US Secret Service Official Asks Congress to Consider Regulating Privacy Coins
A leader at the US Secret Service is asking Congress to consider ways to prevent cryptocurrencies like Monero and Zcash from being used for illegal activities.
Deputy assistant director in the US Secret Service’s Office of Investigations Robert Novy made the recommendation on Wednesday in his prepared testimony to Congress.
“It is critical that the United States continues to work internationally to improve controls related to digital currency through organizations like the Financial Action Task Force. We should also consider additional legislative or regulatory actions to address potential challenges related to anonymity-enhanced cryptocurrencies, services intended to obscure transactions on blockchains (i.e. cryptocurrency tumblers or mixers) and cryptocurrency mining pools.”
According to a 2017 report from the European Union’s law enforcment agency Europol, Monero is “now accepted on a number of Darknet markets, and 2017 saw the first ransomware, Kirk, which used Monero for ransom payments.” That same report found “Zcash was due to be included in the currencies accepted by Darknet market AlphaBay.”
The developers of Monero and Zcash say their coins’ anonymous features are simply designed to protect privacy.
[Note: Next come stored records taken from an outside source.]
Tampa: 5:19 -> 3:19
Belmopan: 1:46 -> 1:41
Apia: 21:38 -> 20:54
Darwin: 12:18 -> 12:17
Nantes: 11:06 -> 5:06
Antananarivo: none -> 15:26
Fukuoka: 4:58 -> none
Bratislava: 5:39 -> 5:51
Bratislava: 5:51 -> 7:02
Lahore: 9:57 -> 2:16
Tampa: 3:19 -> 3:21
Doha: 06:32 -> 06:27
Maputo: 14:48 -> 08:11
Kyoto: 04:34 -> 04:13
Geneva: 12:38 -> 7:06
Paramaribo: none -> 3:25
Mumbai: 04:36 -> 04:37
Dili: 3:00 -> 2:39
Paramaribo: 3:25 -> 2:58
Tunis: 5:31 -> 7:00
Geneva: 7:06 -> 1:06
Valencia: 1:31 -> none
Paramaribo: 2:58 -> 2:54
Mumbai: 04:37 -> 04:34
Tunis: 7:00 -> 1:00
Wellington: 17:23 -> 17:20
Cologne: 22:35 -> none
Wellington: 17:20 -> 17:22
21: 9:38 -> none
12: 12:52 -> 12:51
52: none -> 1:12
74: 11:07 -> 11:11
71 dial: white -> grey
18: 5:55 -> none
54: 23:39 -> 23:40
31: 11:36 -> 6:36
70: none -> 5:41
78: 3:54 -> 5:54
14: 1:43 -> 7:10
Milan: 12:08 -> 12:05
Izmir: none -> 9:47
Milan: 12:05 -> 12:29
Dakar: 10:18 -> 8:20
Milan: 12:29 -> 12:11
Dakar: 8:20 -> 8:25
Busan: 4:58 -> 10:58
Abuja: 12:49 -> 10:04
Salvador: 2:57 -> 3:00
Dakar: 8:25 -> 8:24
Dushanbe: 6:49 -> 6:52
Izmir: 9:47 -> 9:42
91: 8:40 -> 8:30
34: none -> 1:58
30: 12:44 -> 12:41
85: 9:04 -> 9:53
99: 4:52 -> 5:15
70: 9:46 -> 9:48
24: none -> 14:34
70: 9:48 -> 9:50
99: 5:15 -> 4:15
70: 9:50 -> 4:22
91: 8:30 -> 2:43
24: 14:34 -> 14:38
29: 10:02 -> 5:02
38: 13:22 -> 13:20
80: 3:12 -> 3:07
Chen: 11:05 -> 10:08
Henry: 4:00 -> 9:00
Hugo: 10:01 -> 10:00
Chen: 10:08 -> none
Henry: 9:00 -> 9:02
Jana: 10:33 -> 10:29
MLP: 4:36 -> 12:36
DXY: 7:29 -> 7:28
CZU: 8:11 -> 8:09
In his testimony, Novy also writes about the impact of malware and other technological crimes connected to cryptocurrency.
“The growing popularity of blockchains has also resulted in the growth of criminal activities closely related to its proprieties. These include: crypto-jacking, thefts of private keys, ransomware, and attacks on blockchain networks themselves. Crypto-jacking is the use of malware or compromised websites to use, without authorization, computing power of others for cryptocurrency mining. Control of assets on a blockchain is maintained through exclusive control and access to the associated private cryptographic key; however, there have been numerous instances of cryptocurrency heists, involving major exchanges, wallets and individual users resulting from the theft and illicit use of private cryptographic keys. While ransomware, which impairs the operation of a computer as part of an extortion demand, has been around since the late 1980s, its growth over the last four years has substantially been driven by use of cryptocurrencies as the means of paying extortion demands.
Finally, we have observed a few instances of attacks on blockchain systems themselves, either to impair their operation, as part of a broader scheme, or as part of a ‘51% attack’ to defraud other users of the cryptocurrency. All such activities typically involve violations of the Computer Fraud and Abuse Act (18 U.S.C. § 1030) and potentially other criminal statutes.”
Novy gave his testimony to the House Financial Services subcommittee at a hearing on the use of digital currencies for illegal purposes.
According to Forbes, associate director of FinCEN’s enforcement division Thomas Ott also spoke at the hearing, and pointed out that the financing of most illegal activity is not connected to cryptocurrency.
“While traditional financial methods remain the primary vehicle for most illicit activity, FinCEN believes virtual currency presents specific illicit finance risks, and that without vigilance and action, the scale of this activity could grow,” said Ott.